EX-5 2 s11-6913_ex51.htm EXHIBIT 5.1

 

 

EXHIBIT 5.1

Lehman & Eilen LLP

20283 State Road 7, Suite 300

Boca Raton, FL 33498

(561) 237-0804

December 15, 2006

 

Securities and Exchange Commission

100 F Street

Washington, DC 20549

Ladies and Gentlemen:

As legal counsel for Premiere Publishing Group, Inc., a Nevada corporation (the "Company"), we are rendering this opinion in connection with the registration under the Securities Act of 1933, as amended, of up to 500,000 shares of the Common Stock, $0.001 par value, of the Company which may be issued pursuant to the exercise of options and purchase rights granted under the Premiere Publishing Group, Inc. 2006 Consultant Stock Plan (collectively, "the Plan").

We have examined all instruments, documents and records with we deemed relevant and necessary for the basis of our opinion hereinafter expressed. In such examination, we have assumed the genuineness of all signatures and the authenticity of all documents submitted to us as originals and the conformity to the originals of all documents submitted to us as copies.

We are admitted to practice on in the State of New York and we express no opinion concerning any law other than the law of the State of New York, the corporation laws of the State of Nevada and the federal law of the United States. As to the matters of Nevada corporation law, we have based our opinion solely upon our examination of such laws and the rules and regulations of the authorities administering such laws, all as reported in standard, unofficial compilations. We have not obtained opinions of counsel licensed to practice in jurisdictions other than the State of New York and Florida.
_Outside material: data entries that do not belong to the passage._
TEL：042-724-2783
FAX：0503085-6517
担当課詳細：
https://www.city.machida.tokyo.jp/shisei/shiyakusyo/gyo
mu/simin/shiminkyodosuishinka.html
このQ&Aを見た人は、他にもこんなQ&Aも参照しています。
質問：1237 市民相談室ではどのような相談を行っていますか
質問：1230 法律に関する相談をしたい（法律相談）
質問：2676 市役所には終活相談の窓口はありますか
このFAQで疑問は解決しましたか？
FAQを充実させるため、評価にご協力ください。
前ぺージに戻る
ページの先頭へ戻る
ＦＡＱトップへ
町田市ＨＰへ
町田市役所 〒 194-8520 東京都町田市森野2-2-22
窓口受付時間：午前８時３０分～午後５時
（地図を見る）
Based on such examination, we are of the opinion that the 500,000 shares of Common Stock which may be issued under the Plan are duly authorized shares of the Company's Common Stock, and, when issued against receipt of the consideration therefore in accordance with the provisions of the Plans will be validly issued, fully paid and nonassessable.

This Opinion is rendered to you in connection with the registration statement and we disclaim any obligation to advise you of any change of law that occurs, or any facts of which we may become aware, after the date of this opinion.

We hereby consent to the filing of this opinion as an exhibit to the Registration Statement referred to above and the use of our name wherever it appears in said Registration Statement.